Woodland Caribou Provincial Park
The dry climate, well-drained plateau topography, and the proximity to the prairie have all contributed to the forest mosaic of the Woodland Caribou Provincial Park.
In its complexion and composition, the woodlands are mainly boreal (northern), with large stands of fire-dependent, lichen-rich jack pine on the dry, sandy soils of the uplands. In the river valleys, around some of the lakes, and on south-facing slopes, white spruce, balsam fir, trembling aspen, and balsam poplar form mixed stands with a rich and diverse layer of shrubs and flowering plants.
Fire has been and will continue to be the major architect of the forest’s mosaic. Over half of the park has burned within the last 30 years. Paddle almost any canoe route within the park and you may pass by forests in every stage of fire succession, from the black and soot of recent burns, to the sudden and colourful profusion of herbaceous growth that flourishes after a fire, to the slow return of a mature forest of jack pine or spruce. The ashes of forests past are the soils that sustain the miracle of forest renewal.
Throughout the park, there are reminders of the influence of the adjacent prairie. Prairie gray-stemmed goldenrod and prairie crocus are only 2 of the almost one hundred plants of the drier prairie habitat found in the park. The term “Prairie Boreal” reflects the similarity that the forests of the park share with the boreal forests of the adjacent prairie provinces, as opposed to the wet Boreal forests found elsewhere in Ontario.
– From the Official Park Map
An estimated 150 woodland caribou trek the lichen-rich granite hills of Woodland Caribou Provincial Park. Unlike their more social northern cousins—the barren ground caribou—the secretive Woodland species seldom form large groups or herds. Their survival strategy seems to be based on a pattern of dispersion, with individuals living and travelling alone or in small groups. Scattered about the hinterlands may give each individual caribou a better chance of eluding predators, especially timberwolves, lynx, or black bears.
The park is situated on a flat plateau of granite rock that’s about 2.5 to 3 billion years old.
The park’s most interesting and notable geological feature is a fault line that crosses the plateau from Wanipigow Creek in the west to Indian House Lake in the east. The fault, called the Wanipigow-Wallace Lakes fault, marks the contact and stress zones between two regions of sub-provinces of the large superior province of the Canadian Shield.
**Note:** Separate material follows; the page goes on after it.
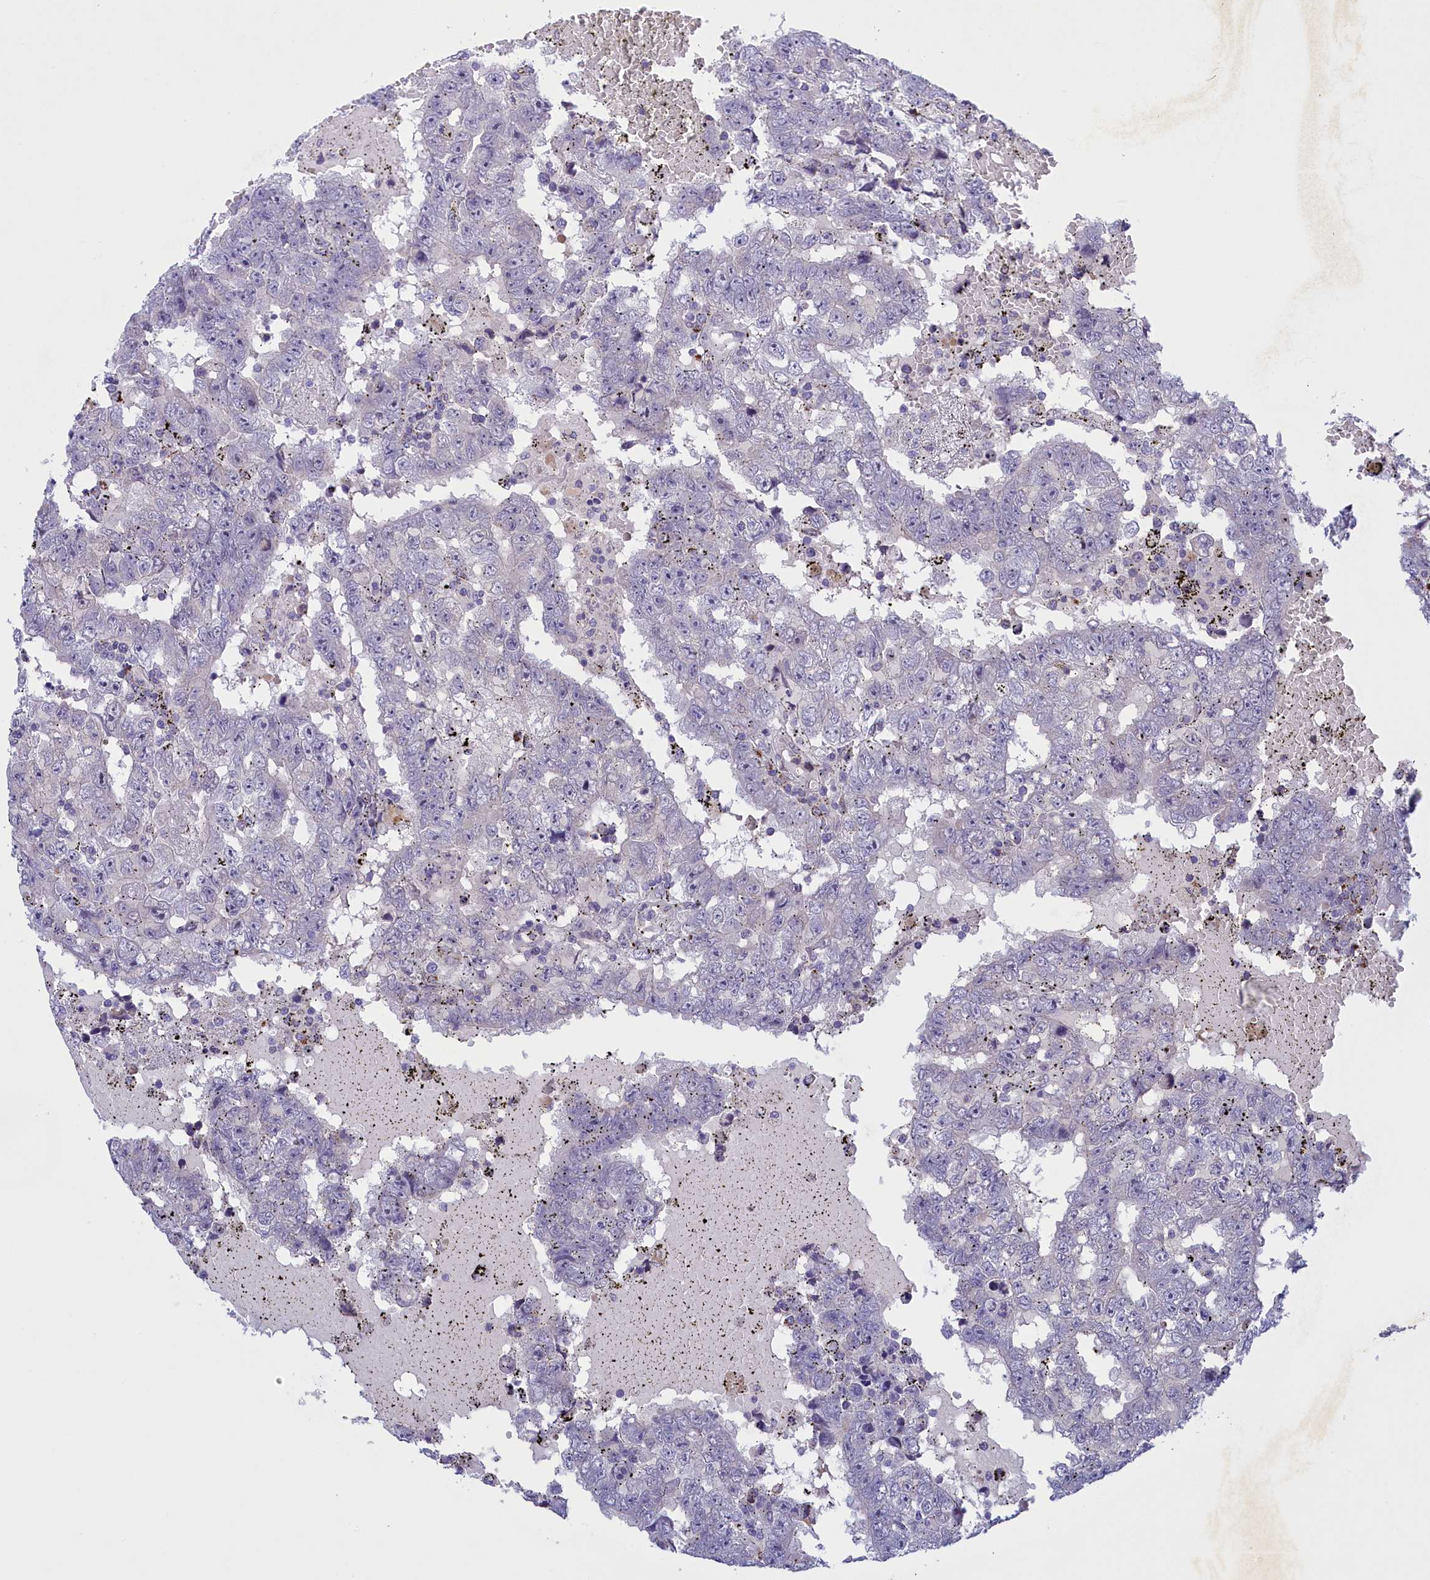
{"staining": {"intensity": "negative", "quantity": "none", "location": "none"}, "tissue": "testis cancer", "cell_type": "Tumor cells", "image_type": "cancer", "snomed": [{"axis": "morphology", "description": "Carcinoma, Embryonal, NOS"}, {"axis": "topography", "description": "Testis"}], "caption": "The IHC histopathology image has no significant staining in tumor cells of embryonal carcinoma (testis) tissue.", "gene": "FAM149B1", "patient": {"sex": "male", "age": 25}}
North of the line in the Berens River sub-province, the rocks are intrusive granite, moulded smooth into “whale back” forms. South of the fault line in the Uchi sub-province, weathered granites again predominate. However, the composition and texture of the rocks and the rough, broken topography reflect the influence of volcanic intrusions. The straight, deep shorelines of Donald and Royd Lakes and adjacent long, linear creek systems trace the path of shearing and fracturing along the fault line.
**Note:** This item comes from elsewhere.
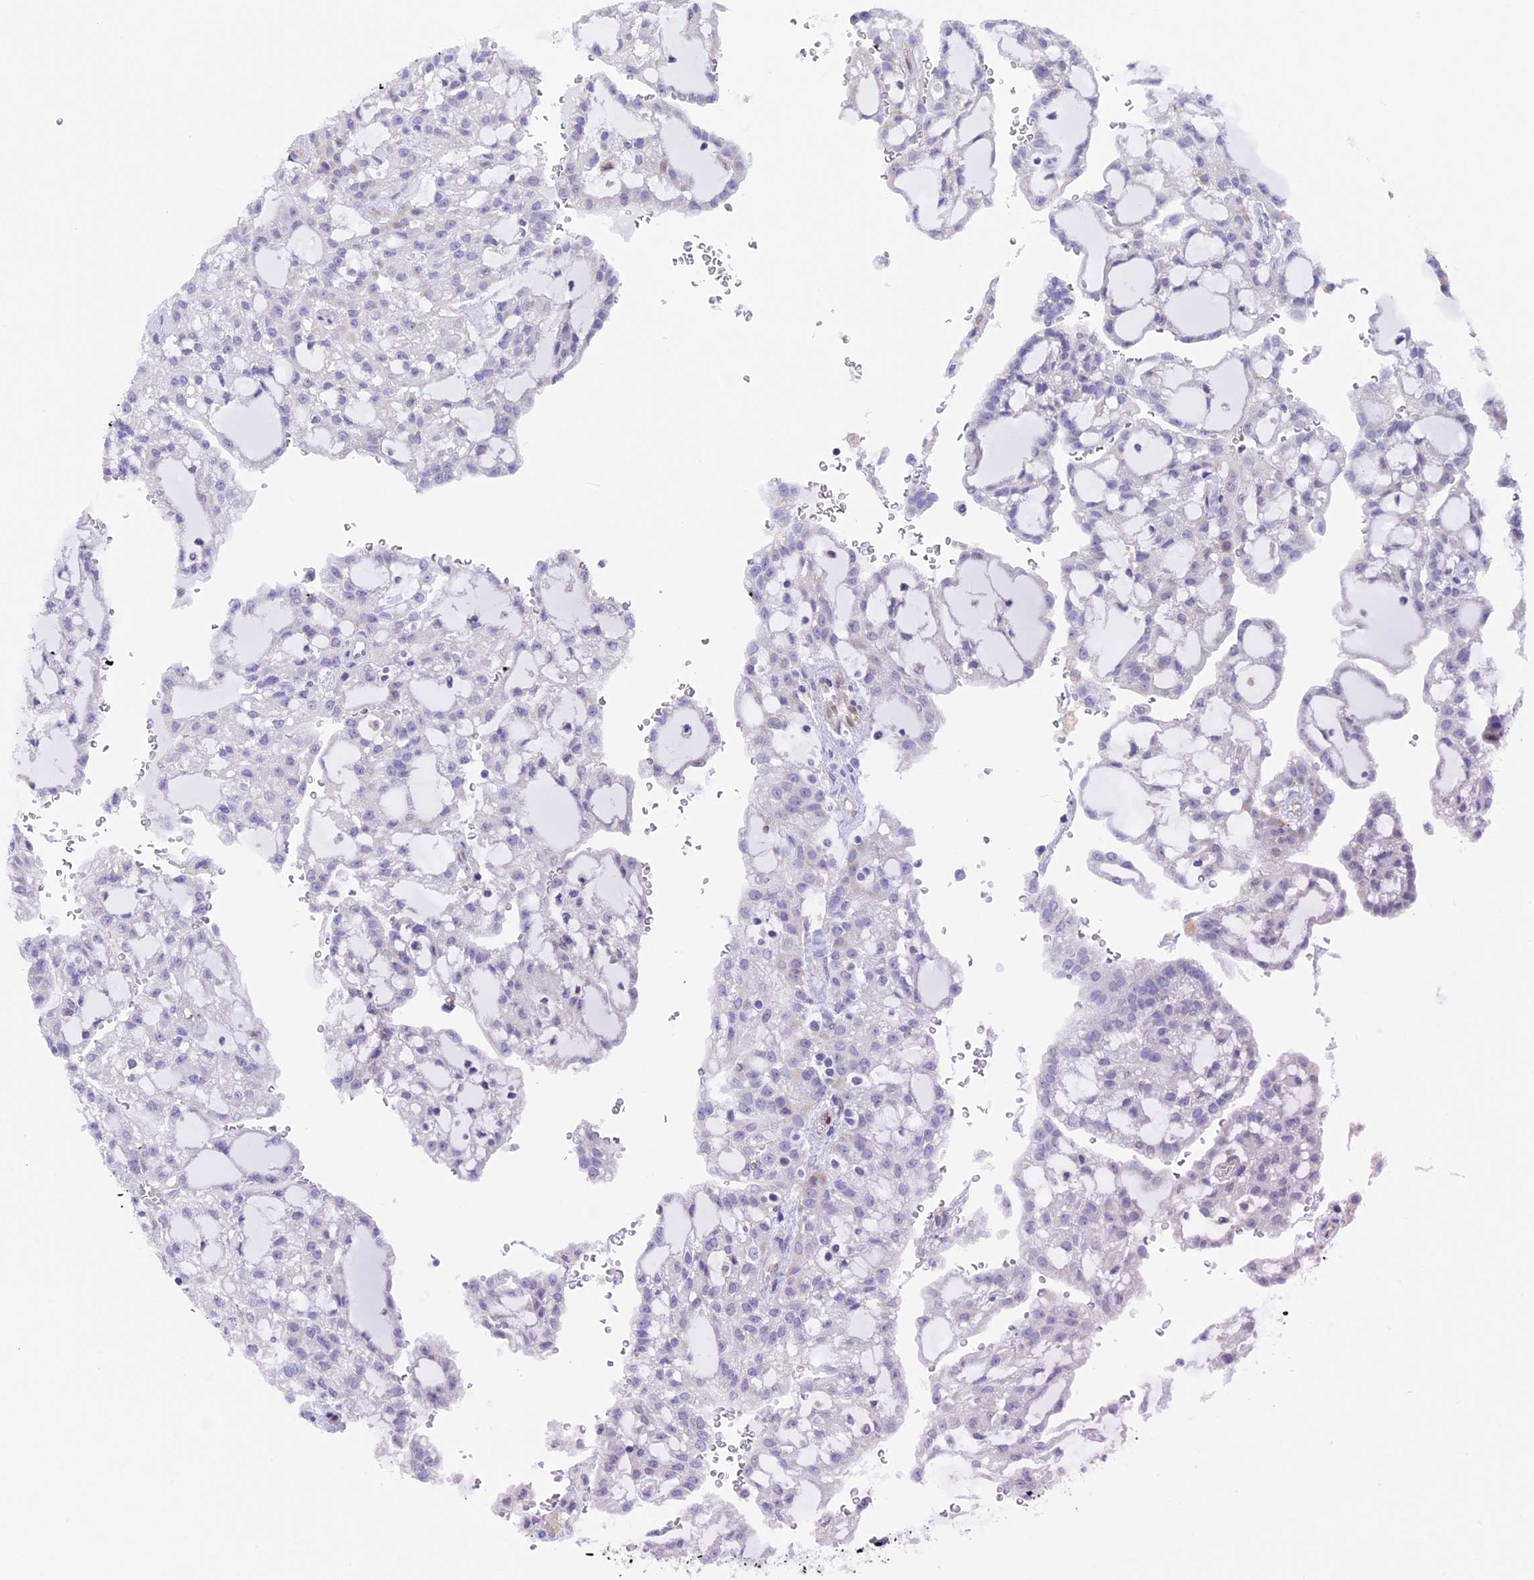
{"staining": {"intensity": "negative", "quantity": "none", "location": "none"}, "tissue": "renal cancer", "cell_type": "Tumor cells", "image_type": "cancer", "snomed": [{"axis": "morphology", "description": "Adenocarcinoma, NOS"}, {"axis": "topography", "description": "Kidney"}], "caption": "Immunohistochemistry (IHC) photomicrograph of human renal cancer stained for a protein (brown), which demonstrates no positivity in tumor cells.", "gene": "IGSF6", "patient": {"sex": "male", "age": 63}}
Glaciers scoured, scratched, and moulded the ancient bedrock. With glacial retreat about 12,000 years ago, the land was flooded by the waters of Lake Agassiz. Sands and gravel deposited throughout ages of varying water levels filled the lowlands and linear depressions. The course of the Bloodvein and the Gammon Rivers follow deep-water deposits of gigantic post-glacial lakes. Woodland Caribou’s landscapes of elongated lakes, erratic drainage, abrupt changes in elevation, thin soils, bedrock outcrops, and massive boulders bear testimony to the slow resurrection of this island plateau from a tomb of glacial ice and deep, cold freshwater seas.